When (and What) to Delete

  • Many see value in deleting bad tests: obsolete ones, pure implementation tests (“called API N times”), duplicated coverage, or tests that only enforce code structure.
  • Several argue flaky tests that no one has time to fix effectively behave as lies and may be worse than no test, especially if they block CI or are routinely ignored.
  • Others counter that deletion should be last resort: flaky or noisy tests usually signal real issues (races, nondeterminism, fragile APIs) and should be fixed or refactored, not removed.

Flaky, Slow, and Brittle Suites

  • Flakiness often stems from sleeps, timing assumptions, shared state, poor synchronization, or bad fixtures.

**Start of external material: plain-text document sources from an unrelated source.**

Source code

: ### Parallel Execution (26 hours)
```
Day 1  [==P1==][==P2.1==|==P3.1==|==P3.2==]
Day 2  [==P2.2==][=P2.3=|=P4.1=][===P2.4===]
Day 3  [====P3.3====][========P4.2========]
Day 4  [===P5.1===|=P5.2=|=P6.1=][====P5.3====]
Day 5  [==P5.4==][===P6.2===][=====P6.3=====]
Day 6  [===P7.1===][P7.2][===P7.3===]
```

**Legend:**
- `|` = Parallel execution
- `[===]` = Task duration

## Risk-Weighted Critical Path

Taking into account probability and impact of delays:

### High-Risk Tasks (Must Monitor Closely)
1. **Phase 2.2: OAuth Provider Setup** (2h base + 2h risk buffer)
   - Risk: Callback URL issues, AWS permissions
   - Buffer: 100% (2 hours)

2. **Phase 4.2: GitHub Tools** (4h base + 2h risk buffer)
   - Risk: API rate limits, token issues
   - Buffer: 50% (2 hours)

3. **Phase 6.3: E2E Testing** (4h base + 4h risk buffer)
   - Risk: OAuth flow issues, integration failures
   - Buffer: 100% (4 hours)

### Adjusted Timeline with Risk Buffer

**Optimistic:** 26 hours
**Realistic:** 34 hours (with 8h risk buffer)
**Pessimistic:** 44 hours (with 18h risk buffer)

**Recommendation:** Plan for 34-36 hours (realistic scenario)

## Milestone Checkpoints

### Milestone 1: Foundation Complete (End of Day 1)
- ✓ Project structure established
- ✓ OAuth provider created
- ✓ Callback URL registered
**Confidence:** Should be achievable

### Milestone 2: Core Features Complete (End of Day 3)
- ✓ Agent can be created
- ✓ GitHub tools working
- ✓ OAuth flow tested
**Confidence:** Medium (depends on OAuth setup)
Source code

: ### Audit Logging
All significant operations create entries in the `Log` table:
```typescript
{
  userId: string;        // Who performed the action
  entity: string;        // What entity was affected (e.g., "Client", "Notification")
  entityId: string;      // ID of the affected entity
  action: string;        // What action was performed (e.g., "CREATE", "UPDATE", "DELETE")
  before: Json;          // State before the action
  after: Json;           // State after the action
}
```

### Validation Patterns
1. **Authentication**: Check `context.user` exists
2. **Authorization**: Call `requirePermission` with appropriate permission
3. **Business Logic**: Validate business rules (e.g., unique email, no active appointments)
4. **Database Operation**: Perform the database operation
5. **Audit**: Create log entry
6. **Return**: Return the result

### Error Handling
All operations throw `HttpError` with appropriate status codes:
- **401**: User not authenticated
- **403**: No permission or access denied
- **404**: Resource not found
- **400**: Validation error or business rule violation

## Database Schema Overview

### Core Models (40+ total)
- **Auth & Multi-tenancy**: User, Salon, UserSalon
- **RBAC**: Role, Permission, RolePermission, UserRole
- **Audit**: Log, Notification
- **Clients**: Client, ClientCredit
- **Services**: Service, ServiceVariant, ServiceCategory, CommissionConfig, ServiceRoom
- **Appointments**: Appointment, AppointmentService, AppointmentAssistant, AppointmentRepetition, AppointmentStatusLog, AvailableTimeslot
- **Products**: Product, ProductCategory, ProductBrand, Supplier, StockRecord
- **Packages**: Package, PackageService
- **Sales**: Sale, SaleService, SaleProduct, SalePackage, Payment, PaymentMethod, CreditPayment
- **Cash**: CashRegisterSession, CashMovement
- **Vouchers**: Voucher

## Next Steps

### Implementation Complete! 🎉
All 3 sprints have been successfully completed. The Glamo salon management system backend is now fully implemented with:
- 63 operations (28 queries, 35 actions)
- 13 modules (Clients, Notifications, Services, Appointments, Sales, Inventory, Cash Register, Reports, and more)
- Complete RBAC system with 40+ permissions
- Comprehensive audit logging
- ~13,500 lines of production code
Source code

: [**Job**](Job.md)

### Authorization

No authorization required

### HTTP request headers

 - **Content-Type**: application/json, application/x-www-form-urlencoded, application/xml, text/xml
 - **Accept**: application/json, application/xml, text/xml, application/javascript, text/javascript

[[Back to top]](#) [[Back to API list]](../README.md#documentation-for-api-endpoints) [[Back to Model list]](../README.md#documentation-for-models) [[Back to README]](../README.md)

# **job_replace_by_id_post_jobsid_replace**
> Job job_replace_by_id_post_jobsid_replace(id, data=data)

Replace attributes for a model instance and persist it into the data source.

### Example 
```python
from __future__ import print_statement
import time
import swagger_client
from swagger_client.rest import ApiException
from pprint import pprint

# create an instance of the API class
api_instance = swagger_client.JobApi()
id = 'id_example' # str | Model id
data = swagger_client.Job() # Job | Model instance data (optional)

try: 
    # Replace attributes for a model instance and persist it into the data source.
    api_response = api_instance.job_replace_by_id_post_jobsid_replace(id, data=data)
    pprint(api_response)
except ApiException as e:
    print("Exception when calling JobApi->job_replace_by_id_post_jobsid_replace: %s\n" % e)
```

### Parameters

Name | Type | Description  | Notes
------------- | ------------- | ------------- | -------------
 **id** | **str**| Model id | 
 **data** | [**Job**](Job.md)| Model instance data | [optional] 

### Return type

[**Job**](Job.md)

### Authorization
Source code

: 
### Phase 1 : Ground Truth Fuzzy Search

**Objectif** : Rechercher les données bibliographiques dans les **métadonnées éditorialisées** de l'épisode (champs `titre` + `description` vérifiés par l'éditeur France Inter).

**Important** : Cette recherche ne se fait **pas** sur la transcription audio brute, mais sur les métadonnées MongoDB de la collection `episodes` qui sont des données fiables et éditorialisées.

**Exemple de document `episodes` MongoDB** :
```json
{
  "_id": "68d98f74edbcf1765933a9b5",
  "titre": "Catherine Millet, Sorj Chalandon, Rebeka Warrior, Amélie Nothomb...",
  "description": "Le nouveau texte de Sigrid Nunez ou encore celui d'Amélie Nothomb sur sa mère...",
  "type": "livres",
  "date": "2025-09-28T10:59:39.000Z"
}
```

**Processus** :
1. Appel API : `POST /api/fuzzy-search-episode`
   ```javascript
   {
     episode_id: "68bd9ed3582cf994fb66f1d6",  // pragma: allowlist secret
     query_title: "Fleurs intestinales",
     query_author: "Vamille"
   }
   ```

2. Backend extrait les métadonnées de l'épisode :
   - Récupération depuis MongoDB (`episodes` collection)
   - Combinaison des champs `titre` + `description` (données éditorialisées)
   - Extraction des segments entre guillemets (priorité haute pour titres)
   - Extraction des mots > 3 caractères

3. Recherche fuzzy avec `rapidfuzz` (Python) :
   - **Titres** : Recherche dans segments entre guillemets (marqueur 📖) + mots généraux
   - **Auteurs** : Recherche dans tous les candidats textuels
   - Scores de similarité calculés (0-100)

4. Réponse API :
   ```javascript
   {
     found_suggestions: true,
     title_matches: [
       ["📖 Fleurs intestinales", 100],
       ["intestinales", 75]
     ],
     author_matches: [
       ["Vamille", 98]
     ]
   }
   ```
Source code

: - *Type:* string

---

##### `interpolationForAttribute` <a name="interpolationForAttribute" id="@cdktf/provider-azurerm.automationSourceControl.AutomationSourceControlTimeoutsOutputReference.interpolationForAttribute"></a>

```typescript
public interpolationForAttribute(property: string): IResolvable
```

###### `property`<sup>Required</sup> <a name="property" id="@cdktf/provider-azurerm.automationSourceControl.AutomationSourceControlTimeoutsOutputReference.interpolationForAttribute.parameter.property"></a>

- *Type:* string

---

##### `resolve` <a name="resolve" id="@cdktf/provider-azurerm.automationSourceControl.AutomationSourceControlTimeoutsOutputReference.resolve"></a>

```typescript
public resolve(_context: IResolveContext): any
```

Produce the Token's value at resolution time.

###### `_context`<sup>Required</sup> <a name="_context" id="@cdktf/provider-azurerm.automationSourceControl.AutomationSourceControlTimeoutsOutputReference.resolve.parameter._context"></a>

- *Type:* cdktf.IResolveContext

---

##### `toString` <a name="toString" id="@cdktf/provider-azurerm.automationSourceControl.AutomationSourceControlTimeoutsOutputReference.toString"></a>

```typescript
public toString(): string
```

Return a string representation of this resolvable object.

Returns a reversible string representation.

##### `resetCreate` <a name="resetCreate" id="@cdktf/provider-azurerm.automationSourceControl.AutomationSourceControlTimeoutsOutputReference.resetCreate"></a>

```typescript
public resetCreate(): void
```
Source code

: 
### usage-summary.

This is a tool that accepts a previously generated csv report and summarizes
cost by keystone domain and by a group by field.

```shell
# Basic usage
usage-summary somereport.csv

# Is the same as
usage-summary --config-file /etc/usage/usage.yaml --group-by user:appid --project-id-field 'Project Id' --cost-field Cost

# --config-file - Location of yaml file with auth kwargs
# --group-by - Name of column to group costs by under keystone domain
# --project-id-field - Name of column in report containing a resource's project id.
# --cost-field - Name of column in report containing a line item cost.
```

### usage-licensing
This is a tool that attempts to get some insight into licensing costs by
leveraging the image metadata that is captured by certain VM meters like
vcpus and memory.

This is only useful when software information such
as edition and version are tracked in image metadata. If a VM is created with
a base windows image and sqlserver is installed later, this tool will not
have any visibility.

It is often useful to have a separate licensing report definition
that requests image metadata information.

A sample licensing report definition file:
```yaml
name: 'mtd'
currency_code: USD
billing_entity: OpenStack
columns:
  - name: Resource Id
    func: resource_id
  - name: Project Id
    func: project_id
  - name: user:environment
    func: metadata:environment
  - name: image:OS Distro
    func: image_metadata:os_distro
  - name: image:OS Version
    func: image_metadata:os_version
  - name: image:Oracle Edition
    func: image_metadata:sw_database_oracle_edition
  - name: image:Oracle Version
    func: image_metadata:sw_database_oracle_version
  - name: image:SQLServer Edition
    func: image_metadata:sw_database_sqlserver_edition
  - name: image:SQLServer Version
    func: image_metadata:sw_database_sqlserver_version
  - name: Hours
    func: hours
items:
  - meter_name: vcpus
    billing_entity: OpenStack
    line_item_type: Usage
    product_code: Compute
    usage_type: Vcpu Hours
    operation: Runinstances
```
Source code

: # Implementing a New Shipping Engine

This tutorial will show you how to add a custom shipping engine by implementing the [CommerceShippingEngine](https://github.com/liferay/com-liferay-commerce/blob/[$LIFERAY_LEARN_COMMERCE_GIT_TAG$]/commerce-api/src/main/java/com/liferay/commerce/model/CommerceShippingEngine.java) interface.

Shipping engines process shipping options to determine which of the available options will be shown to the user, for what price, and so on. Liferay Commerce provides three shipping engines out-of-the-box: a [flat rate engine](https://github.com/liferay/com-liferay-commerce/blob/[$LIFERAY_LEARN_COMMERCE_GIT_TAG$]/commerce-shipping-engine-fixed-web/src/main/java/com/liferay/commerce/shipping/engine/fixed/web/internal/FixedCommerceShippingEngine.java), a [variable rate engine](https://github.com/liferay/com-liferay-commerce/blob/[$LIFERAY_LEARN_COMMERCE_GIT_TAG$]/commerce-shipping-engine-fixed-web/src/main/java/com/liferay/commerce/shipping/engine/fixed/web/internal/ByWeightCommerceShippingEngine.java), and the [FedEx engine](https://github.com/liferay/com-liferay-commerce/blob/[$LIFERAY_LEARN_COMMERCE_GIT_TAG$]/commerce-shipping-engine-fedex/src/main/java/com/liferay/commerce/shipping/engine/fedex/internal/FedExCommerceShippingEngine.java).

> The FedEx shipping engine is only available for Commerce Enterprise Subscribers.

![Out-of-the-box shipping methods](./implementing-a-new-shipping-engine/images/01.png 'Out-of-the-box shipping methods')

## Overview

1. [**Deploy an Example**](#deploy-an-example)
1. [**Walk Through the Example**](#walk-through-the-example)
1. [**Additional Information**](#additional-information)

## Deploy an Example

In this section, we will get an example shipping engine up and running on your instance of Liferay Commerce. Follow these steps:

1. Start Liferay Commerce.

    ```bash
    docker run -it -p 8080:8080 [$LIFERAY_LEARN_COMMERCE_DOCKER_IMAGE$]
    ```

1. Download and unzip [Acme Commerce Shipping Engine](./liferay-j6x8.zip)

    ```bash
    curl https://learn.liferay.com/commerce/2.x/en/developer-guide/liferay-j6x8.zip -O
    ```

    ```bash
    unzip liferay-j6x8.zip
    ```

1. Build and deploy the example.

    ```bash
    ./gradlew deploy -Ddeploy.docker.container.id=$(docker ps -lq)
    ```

These accumulate until suites become both slow and unreliable.
  • Suggested mitigations:
    • Replace sleeps with “wait until condition or timeout.”
    • Separate flaky tests into their own suite; run them nightly and fix/retire them gradually.
    • Categorize tests (fast/slow; unit/integration/E2E) and run subsets on PRs, full suites on main.
  • Several stories describe huge, partially broken suites where engineers stop trusting results; strategy there is to promote a small “evergreen” subset and prune or repair the rest.

Unit vs Integration vs E2E (Big Argument)

  • One camp: integration/E2E tests exercise real behavior and make most unit tests redundant; unit tests over-internal details are brittle, mock-heavy, and miss real failures at component boundaries.
  • Opposing camp: unit tests are essential for fast TDD cycles, edge cases, algorithms, parsers, and complex pure functions; integration tests alone are too slow, incomplete, and harder to debug.
  • Several note that “unit/integration/system/functional” terminology is inconsistent across organizations; some prefer definitions based on size/cost (e.g., Google’s Small/Medium/Large).
  • Broad middle ground:
    • Use unit tests for stable, well-bounded logic and contracts.
    • Use integration tests for component interaction and database/protocol contracts.
    • Reserve E2E for “does the system actually work” checks and happy-path/regression coverage.

Test Maintenance, Coverage, and Tooling

  • Tests are code with real maintenance cost; suites that require touching 150 tests per refactor are seen as poorly designed and overly “white-box.”
  • Heavy reliance on coverage metrics can incentivize low‑value tests (e.g., massive mocking just to bump percentages).
  • Some advocate measuring “test maintenance overhead vs bugs caught,” and explicitly deleting tests that cause frequent false positives relative to their value.
  • A few teams report success using strong types, design-by-contract–style assertions, property-based testing, and AI tools (e.g., LLMs picking relevant E2E tests from a diff) to reduce test burden.

Overall Reaction to the Article

  • Many readers interpret the piece as clickbait; the practical takeaway they agree with is “delete useless or harmful tests,” not “delete tests in general.”
  • Persistent theme: the right answer is usually to fix the tests or raise their abstraction level, and to treat test design as seriously as production code.